A Foundation for Scale
The TalentReady jurisdictions have been focused on piloting new initiatives in work-based learning, with the hope of dramatically increasing the scale of these efforts over time. Over the past year, TalentReady jurisdictions and their partners, including local workforce boards, K–12 school districts, two- and four-year higher education institutions, and backbone intermediary organizations, supported more than 135 students in direct work-based learning programs including internships and apprenticeship activities, facilitated nearly 3,900 hours of work-based learning, and distributed almost $95,000 in stipends to reduce barriers to participation. Students earned industry-recognized credentials—with real labor market value—in fields like construction and IT.

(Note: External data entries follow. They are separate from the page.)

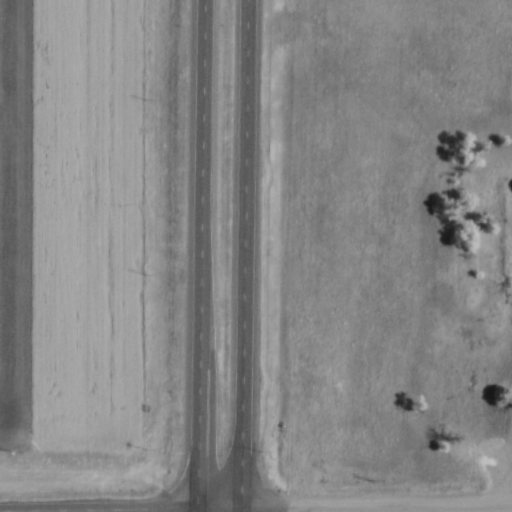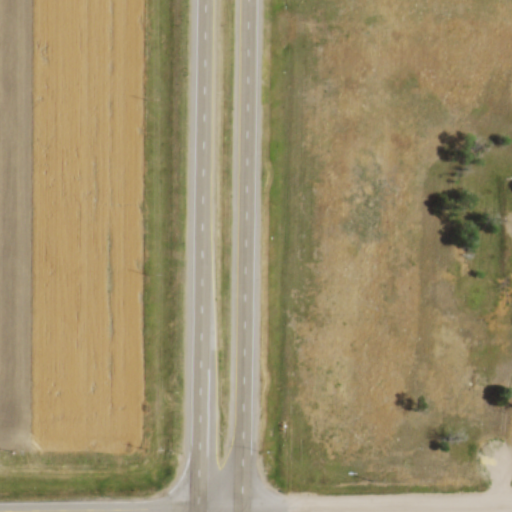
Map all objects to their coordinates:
crop: (69, 222)
road: (203, 256)
road: (248, 256)
road: (505, 446)
road: (378, 503)
road: (123, 510)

Local Innovation, Regional Progress
While united by a shared vision, each jurisdiction advanced its work in ways that reflect local context:
- District of Columbia Public Schools integrated dual enrollment and virtual internships, partnering with Work-Based Learning Alliance and Marymount University, enabling students to earn college credit while participating in paid, structured work-based learning. Students logged more than 1,150 hours and reported strong gains in employability skills, underscoring how stipends and scaffolding expand access for learners enrolled in CTE and non-CTE pathways.
- Montgomery County Public Schools delivered intensive STEM-focused work-based learning by pairing students with industry partners on real projects. The program achieved a 92 percent completion rate, high student satisfaction, and universal reports of skill gains—while also strengthening employer engagement infrastructure through new staffing, shared CRMs, and parent networks.

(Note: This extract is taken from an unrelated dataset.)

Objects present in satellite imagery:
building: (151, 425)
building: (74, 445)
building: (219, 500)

- Baltimore City Public Schools operationalized multiple pathways across construction, IT, AV, and more. Students earned NCCER (construction) and AVIXA (AV) credentials, transitioned into registered apprenticeships, and even overcame transportation barriers through driver’s education—an example of how addressing non-academic obstacles unlocks opportunity.
- Prince George’s County Public Schools also built new momentum in 2025, expanding career awareness, launching inclusive student storytelling, and piloting apprenticeships in healthcare, IT, and education with intentional student supports.
- Northern Virginia Community College focused on long-term scale, embedding work-based learning into a required student development course. This redesign will create a credit-bearing, normalized entry point to career-connected learning for thousands of dual enrollment high school students beginning in 2025–26.
What TalentReady Is Teaching the Field
Several lessons stand out from this regional effort:
Barrier removal is not optional. Stipends, transportation, and licensing supports are essential if work-based learning is to be widely accessible. Baltimore’s investment in driver’s education is a concrete example of how addressing real-world barriers opens doors to family-sustaining careers.
Employer engagement requires infrastructure. Dedicated staff, strong relationships, and clear “front doors” for employers matter. Jurisdictions that invested in this infrastructure are already seeing more sustainable partnerships.
Embedded, credit-bearing models normalize access. When work-based learning is part of required coursework—as in DCPS and NOVA—it becomes the expectation, not the exception.
Iteration improves quality. Partners adapted models in response to student feedback and engagement data, strengthening both program effectiveness and long-term sustainability.
Looking Ahead: Scaling What Works
As this phase of TalentReady enters its final year, the focus shifts from piloting to scaling: expanding apprenticeships and work-based learning opportunities, strengthening cross-jurisdiction employer partnerships, and broadening access to career pathways through course redesigns and awareness efforts.
Perhaps most importantly, TalentReady is demonstrating how regions can learn with and from one another. By aligning policy, professionalizing employer engagement, and sharing lessons across jurisdictions, this work is building a collaborative ecosystem—one poised to extend its impact well beyond the initial pilots.
For regions seeking to strengthen career pathways, TalentReady offers a clear takeaway: real progress happens when student outcomes and system capacity advance together.